◆ Problem ◆
Look through the entries below and show every line containing the word "string".

◆ Information supplied ◆
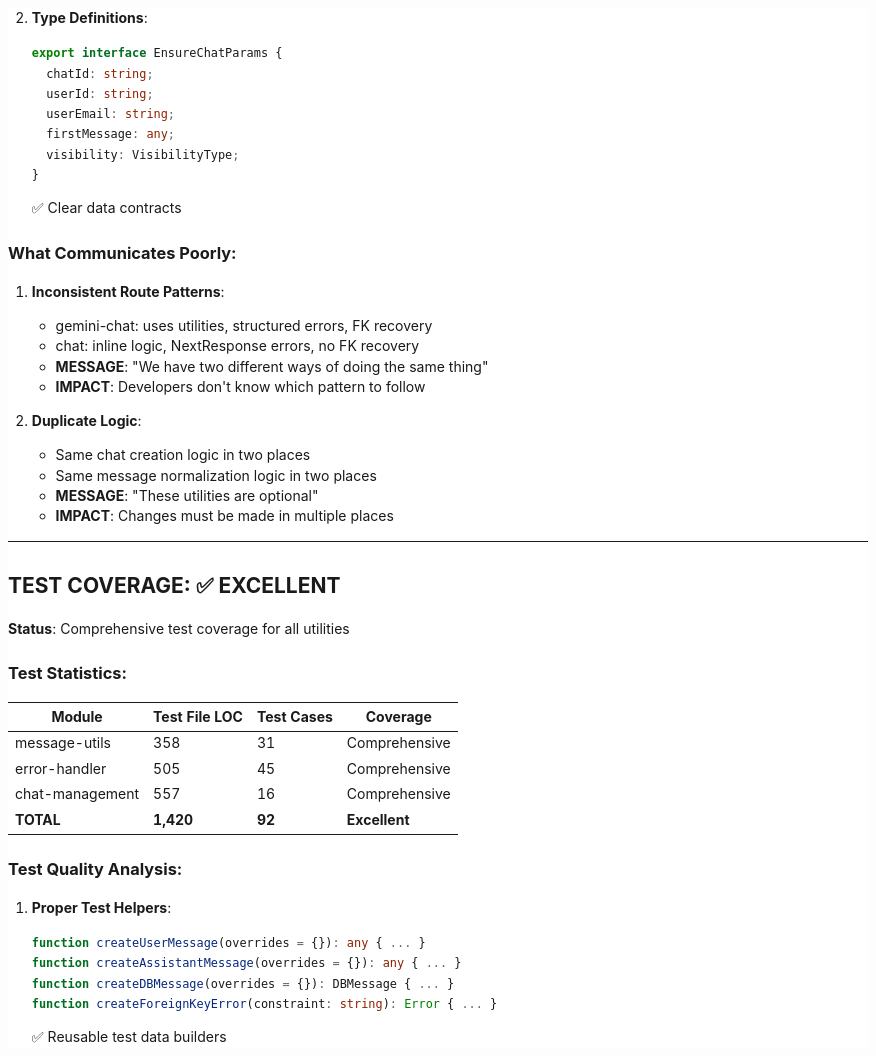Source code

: 2. **Type Definitions**:
   ```typescript
   export interface EnsureChatParams {
     chatId: string;
     userId: string;
     userEmail: string;
     firstMessage: any;
     visibility: VisibilityType;
   }
   ```
   ✅ Clear data contracts

### What Communicates Poorly:

1. **Inconsistent Route Patterns**:
   - gemini-chat: uses utilities, structured errors, FK recovery
   - chat: inline logic, NextResponse errors, no FK recovery
   - **MESSAGE**: "We have two different ways of doing the same thing"
   - **IMPACT**: Developers don't know which pattern to follow

2. **Duplicate Logic**:
   - Same chat creation logic in two places
   - Same message normalization logic in two places
   - **MESSAGE**: "These utilities are optional"
   - **IMPACT**: Changes must be made in multiple places

---

## TEST COVERAGE: ✅ EXCELLENT

**Status**: Comprehensive test coverage for all utilities

### Test Statistics:

| Module | Test File LOC | Test Cases | Coverage |
|--------|--------------|------------|----------|
| message-utils | 358 | 31 | Comprehensive |
| error-handler | 505 | 45 | Comprehensive |
| chat-management | 557 | 16 | Comprehensive |
| **TOTAL** | **1,420** | **92** | **Excellent** |

### Test Quality Analysis:

1. **Proper Test Helpers**:
   ```typescript
   function createUserMessage(overrides = {}): any { ... }
   function createAssistantMessage(overrides = {}): any { ... }
   function createDBMessage(overrides = {}): DBMessage { ... }
   function createForeignKeyError(constraint: string): Error { ... }
   ```
   ✅ Reusable test data builders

◆ Answer box ◆
     chatId: string;
     userId: string;
     userEmail: string;
   function createForeignKeyError(constraint: string): Error { ... }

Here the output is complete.